Mortgage arrears and home repossessions rise as interest rates rocket

Paloma Kubiak
Written By:
Paloma Kubiak
Posted:
Updated:
18/05/2023

Homeowner and buy-to-let mortgage arrears have increased in the first quarter of the year, with the latter experiencing increases of up to a third at some bands, the latest figures show.

According to UK Finance, there were 76,630 homeowner mortgages in arrears of 2.5% or more of the outstanding balance in the first three months of the year. This is 2% higher than the previous quarter.

Within that, 27,700, or around 36%, were at the lightest arrears band between 2.5% and 5% of the outstanding balance.

The report noted that this was a 5% increase on the prior quarter.

UK Finance said there were 7,030 buy-to-let mortgages in arrears of 2.5% or more of the outstanding balance in the first quarter of this year, which it said was a 16 per cent rise on the previous quarter.

Out of that total nearly half, 3,420, were in the lightest arrears band of 2.5% or 5% of the outstanding balance. This is a leap of a third compared to the prior quarter.

The report continued that 750 homeowner mortgaged properties were taken into possession in Q1 2023, which is up by 50% compared to the previous quarter.

Around 410 buy-to-let mortgaged properties were taken into possession in the first quarter of this year, a rise of 28% on the prior quarter.

Figures ‘crushing blow’ for FCA and BoE

Prooperty market experts were unsurprisingly downbeat about the findings.

Samuel Mather-Holgate of Mather and Murray Financial, said the data would “come as a crushing blow” to the Financial Conduct Authority and the Bank of England.

He said: “If anyone was considering how the affordability stress tests worked, it is now abundantly clear they don’t when rates rise this quickly. Repossession is the final stage of a long process, and these rose by 50% over the quarter. This unfortunately means there is more bad news to come.

“Considering the menial effect of higher interest rates on the type of inflation we have, the Bank of England should be ashamed of itself for creating the misery we are seeing and the crisis that is developing,” he added.

‘Talk to your lender’

Justin Moy, founder at EHF Mortgages, agreed that the “data does not make good reading”, but was adamant that lenders did not want to repossess and were looking for ways to help borrowers stay in their homes.

He said: “Some of this will be directly associated with higher mortgage rates, some will be the higher living costs that we are having to deal with.

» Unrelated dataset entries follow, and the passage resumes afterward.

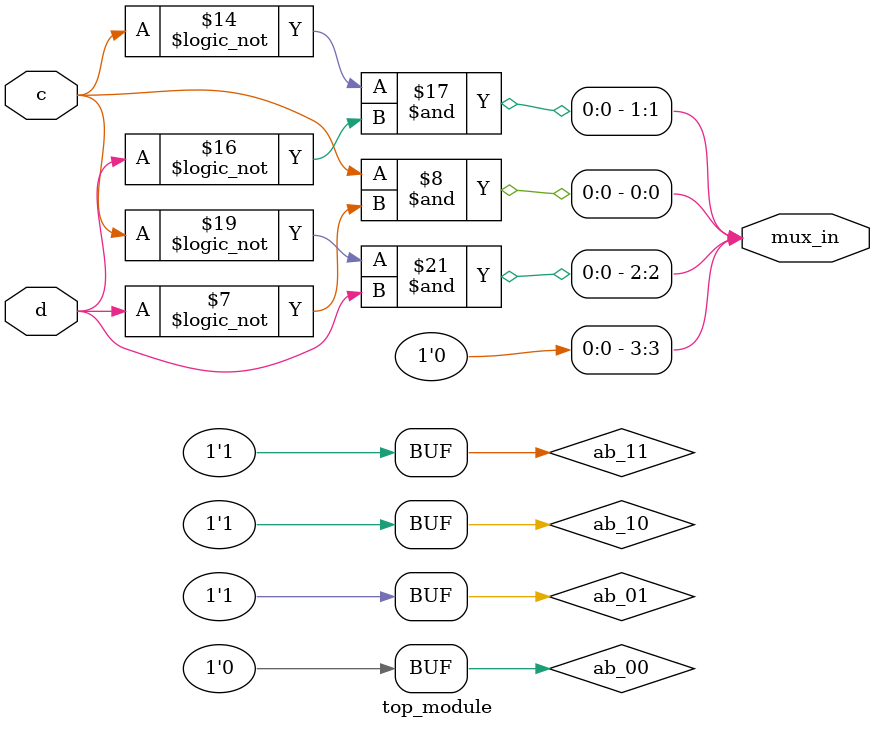
<source format=sv>
module top_module (
	input c,
	input d,
	output [3:0] mux_in
);

wire ab_00, ab_01, ab_11, ab_10;

assign ab_00 = 1'b0;
assign ab_01 = 1'b1;
assign ab_11 = 1'b1;
assign ab_10 = 1'b1;

assign mux_in[0] = (ab_00 & !c & !d) | (!ab_00 & c & !d);
assign mux_in[1] = (!ab_01 & !c & d) | (ab_01 & !c & !d);
assign mux_in[2] = (ab_11 & !c & d) | (!ab_11 & c & d);
assign mux_in[3] = (!ab_10 & !c & d) | (!ab_10 & c & d);

endmodule

</source>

Mortgage lenders are legally obliged and genuinely wish to help borrowers who are in financial difficulty, and can put a variety of plans together to help in the short term, such as interest-only or lengthening the term.”

Moy added that a few of his clients with such challenges have been “very pleased and surprised when they have spoken to their lender”.

Talk to an adviser and get protection

Bob Singh, director of Chess Mortgages, highlighted the role of brokers in givin the right advise, especially aroudn the need for protection products.

He said: “The message here for those struggling is to take advice and communicate with lenders, who are very reasonable under these circumstances and repossession is often a last resort for them. Many lenders are missing out on the opportunity to design products and policies to help these borrowers.”

He said many lenders did not insist on income protection or life cover, so the “responsibility also falls on advisers to ensure the client takes out suitable redundancy/personal health insurance cover to ensure the income continues”.